# Exercise text
*** Begin section ***
= Thomas Sweatt =

American serial arsonist

Thomas Anthony Sweatt is a convicted serial arsonist. He set over 350 fires in and around Washington, D.C. most of which occurred in 2003 and 2004, making him one of the most prolific serial arsonists in American history. Following his arrest in April 2005, Sweatt admitted to setting fires for more than 30 years. As of May 2023, he was serving his sentence at the Federal Correctional Institution Petersburg Medium in Hopewell, Virginia. Two of his fires killed two elderly women, Annie Brown in 2002 and Lou Edna Jones in 2003, while a third, set in 1985, killed a man named Roy Picott and his wife, Bessie Mae Duncan.
*** End section ***
# Exercise set
1) Translate this sentence from the Thomas Sweatt article into Spanish: "Following his arrest in April 2005, Sweatt admitted to setting fires for more than 30 years."
2) Write the next part of the Thomas Sweatt article, picking up after its final sentence.

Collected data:
*** Begin section ***
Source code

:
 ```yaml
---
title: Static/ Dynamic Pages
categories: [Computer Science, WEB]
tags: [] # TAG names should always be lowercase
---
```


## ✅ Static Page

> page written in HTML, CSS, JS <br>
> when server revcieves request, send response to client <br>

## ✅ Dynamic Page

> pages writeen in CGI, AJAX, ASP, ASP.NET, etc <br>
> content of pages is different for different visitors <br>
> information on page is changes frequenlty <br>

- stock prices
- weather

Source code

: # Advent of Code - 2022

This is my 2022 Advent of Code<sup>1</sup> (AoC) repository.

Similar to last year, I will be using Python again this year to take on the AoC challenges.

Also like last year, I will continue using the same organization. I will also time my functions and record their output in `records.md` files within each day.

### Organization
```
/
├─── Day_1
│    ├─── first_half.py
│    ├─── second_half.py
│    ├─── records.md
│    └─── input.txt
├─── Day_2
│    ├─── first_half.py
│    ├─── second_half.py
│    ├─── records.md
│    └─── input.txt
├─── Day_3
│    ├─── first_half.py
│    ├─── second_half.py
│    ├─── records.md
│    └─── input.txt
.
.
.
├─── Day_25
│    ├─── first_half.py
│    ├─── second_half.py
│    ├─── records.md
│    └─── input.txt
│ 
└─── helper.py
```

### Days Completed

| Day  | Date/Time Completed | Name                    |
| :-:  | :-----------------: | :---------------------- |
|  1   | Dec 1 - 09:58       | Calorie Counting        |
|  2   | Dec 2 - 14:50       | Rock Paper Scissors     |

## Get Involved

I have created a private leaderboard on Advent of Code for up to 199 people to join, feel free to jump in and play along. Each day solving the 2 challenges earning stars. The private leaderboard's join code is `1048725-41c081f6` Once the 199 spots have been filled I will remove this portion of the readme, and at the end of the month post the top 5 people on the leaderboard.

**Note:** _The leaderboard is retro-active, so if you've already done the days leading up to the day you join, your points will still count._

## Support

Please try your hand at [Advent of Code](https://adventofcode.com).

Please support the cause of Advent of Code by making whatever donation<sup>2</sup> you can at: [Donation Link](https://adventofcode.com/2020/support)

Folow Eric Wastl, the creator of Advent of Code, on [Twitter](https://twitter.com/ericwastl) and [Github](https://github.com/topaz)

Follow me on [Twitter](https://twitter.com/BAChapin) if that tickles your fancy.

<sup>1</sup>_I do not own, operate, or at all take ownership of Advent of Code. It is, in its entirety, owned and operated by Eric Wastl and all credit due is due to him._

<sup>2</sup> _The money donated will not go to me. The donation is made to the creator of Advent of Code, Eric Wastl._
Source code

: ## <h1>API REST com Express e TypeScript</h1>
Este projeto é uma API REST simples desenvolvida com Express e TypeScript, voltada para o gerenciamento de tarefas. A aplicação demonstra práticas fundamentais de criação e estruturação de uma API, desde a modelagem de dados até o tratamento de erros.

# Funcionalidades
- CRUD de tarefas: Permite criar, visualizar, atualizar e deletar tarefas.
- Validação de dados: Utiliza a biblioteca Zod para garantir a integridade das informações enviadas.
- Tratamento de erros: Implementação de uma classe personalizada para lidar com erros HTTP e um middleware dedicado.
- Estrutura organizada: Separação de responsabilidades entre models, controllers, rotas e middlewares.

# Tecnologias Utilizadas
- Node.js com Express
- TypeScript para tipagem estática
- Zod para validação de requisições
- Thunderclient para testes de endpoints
*** End section ***
# Outputs by task
1) Tras su arresto en abril de 2005, Sweatt admitió haber provocado incendios durante más de 30 años.

2)
==Arsons==
Starting in 2003, Washington, D.C. and Prince George's County, Maryland became the scene of a series of arson fires. Sweatt was a fry cook and later the manager of a Washington fast food restaurant. He was linked to the fires through DNA evidence found at two scenes where skin cells on marine pants, some skin cells on a wick and a single hair all matched his genetic profile. Sweatt was captured after a Marine Corps security camera identified his vehicle at the scene of a car fire by a barrack. Sweatt was obsessed with the Marines, both as self-identification and as part of a sexual fascination with men in uniform. He had been rejected by the United States Navy in the 1970s. In his guilty plea, Sweatt confessed to nearly 400 fires, several of them fatal.

==Arrest and charges==
On August 4, 2005, two fatal arson cases in the District of Columbia were closed with the arrest of 50-year-old Thomas Sweatt of the 500 blocks in Lebaum Street SE. He was formally charged in both cases with second-degree murder while armed.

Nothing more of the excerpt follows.